## What to do
Repeat the lines word for word, starting at the line that has "order: Pelecaniformes" and stopping after the last of the rows. Leave the pictures out.

## The input

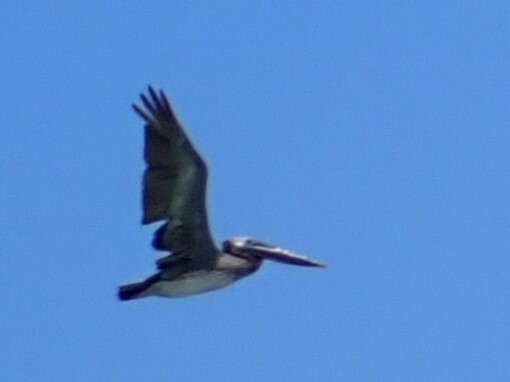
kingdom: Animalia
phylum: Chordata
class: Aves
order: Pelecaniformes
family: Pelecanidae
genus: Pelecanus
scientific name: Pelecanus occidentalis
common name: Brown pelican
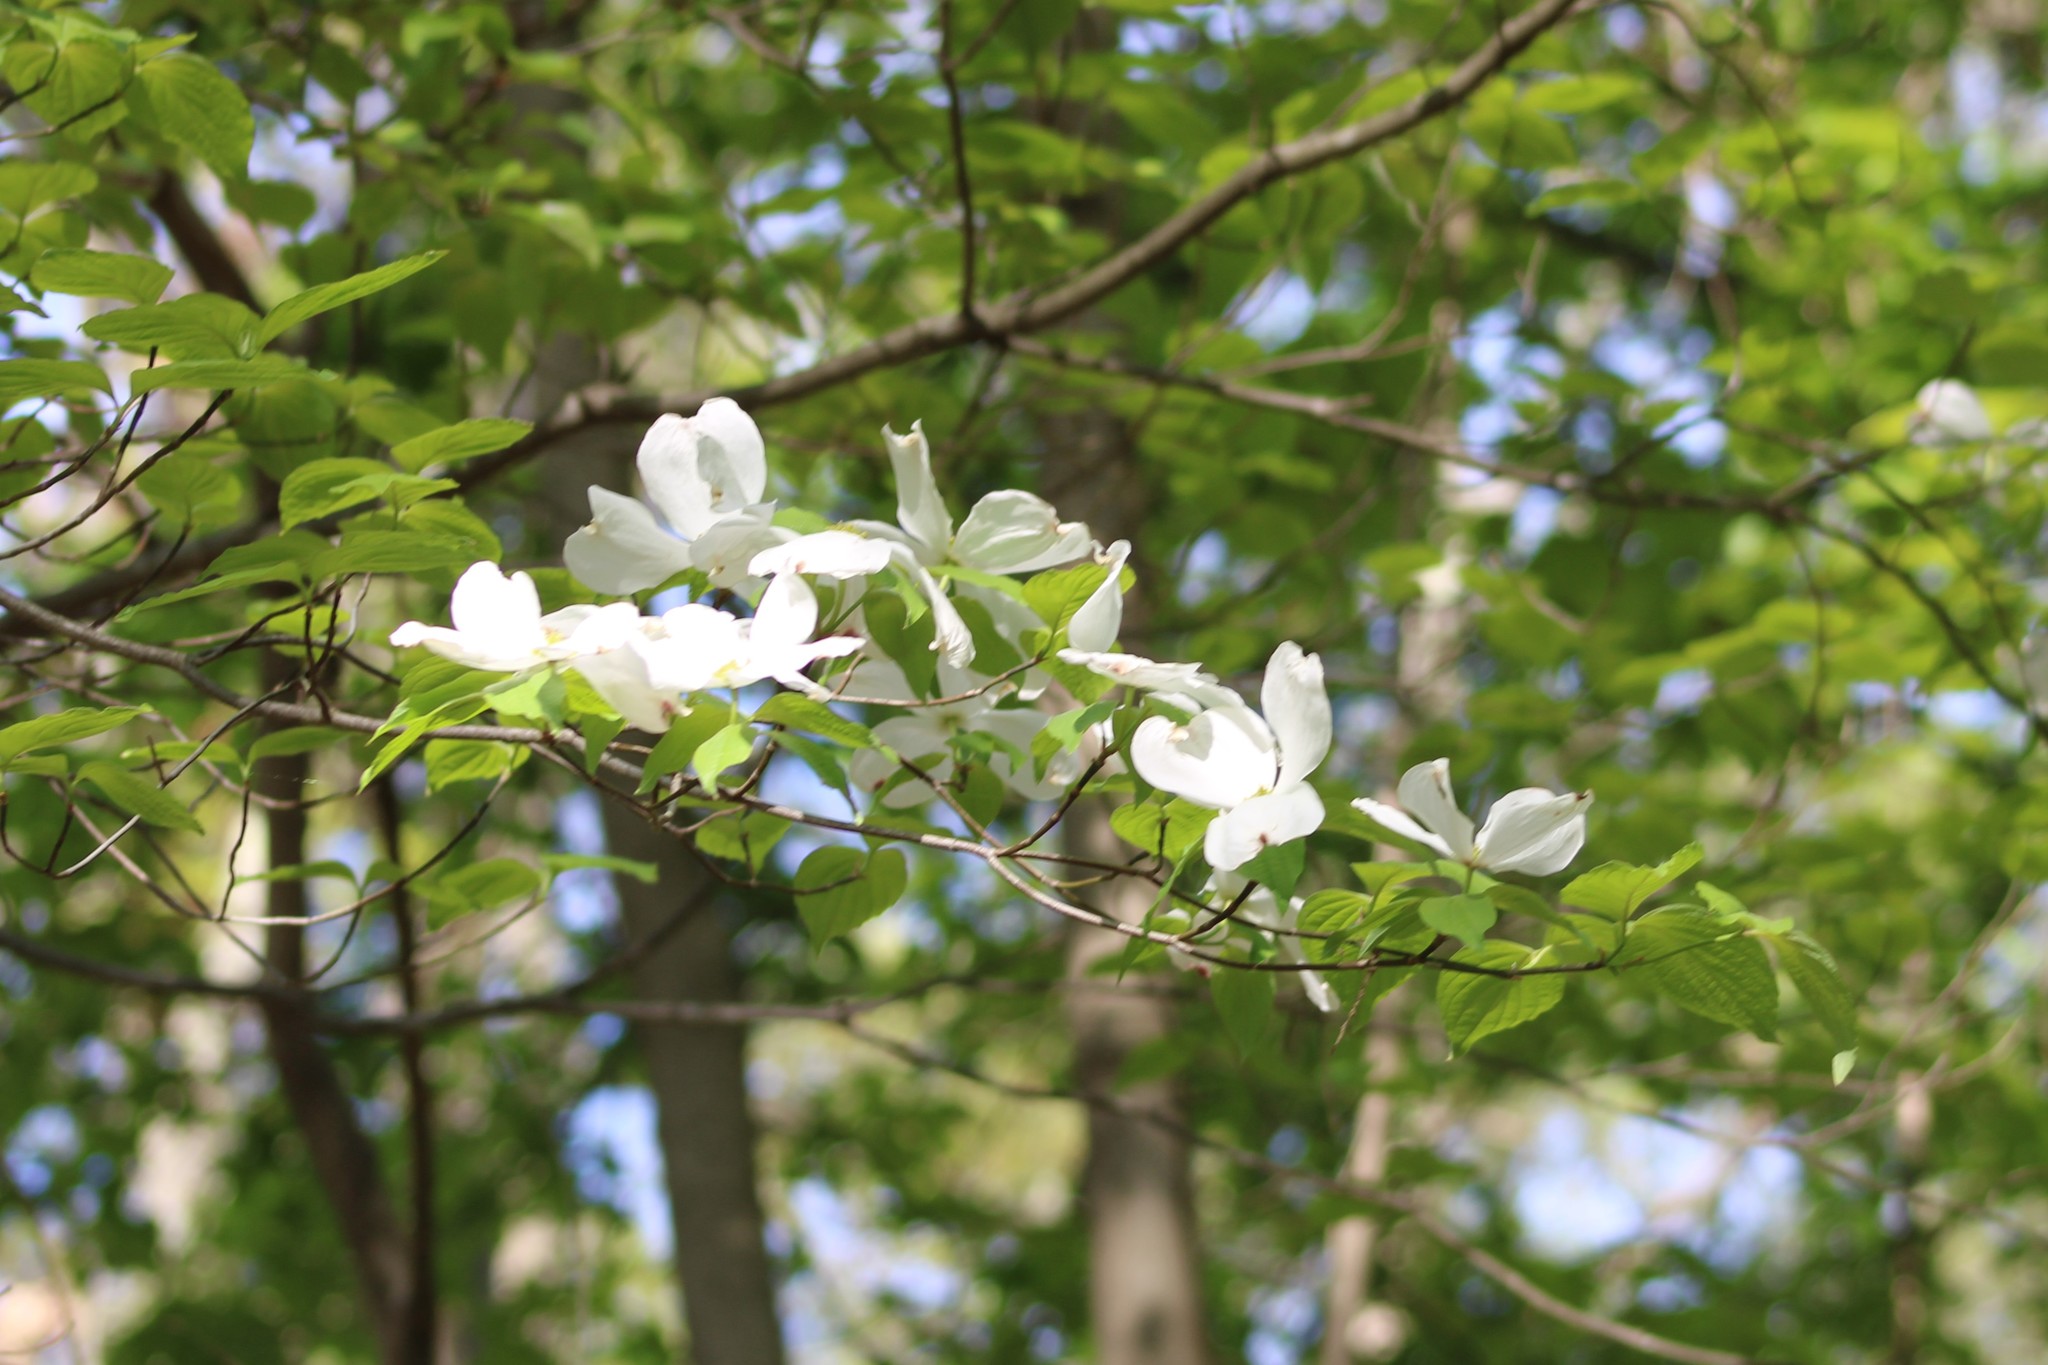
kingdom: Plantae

## The solution
order: Pelecaniformes
family: Pelecanidae
genus: Pelecanus
scientific name: Pelecanus occidentalis
common name: Brown pelican
kingdom: Plantae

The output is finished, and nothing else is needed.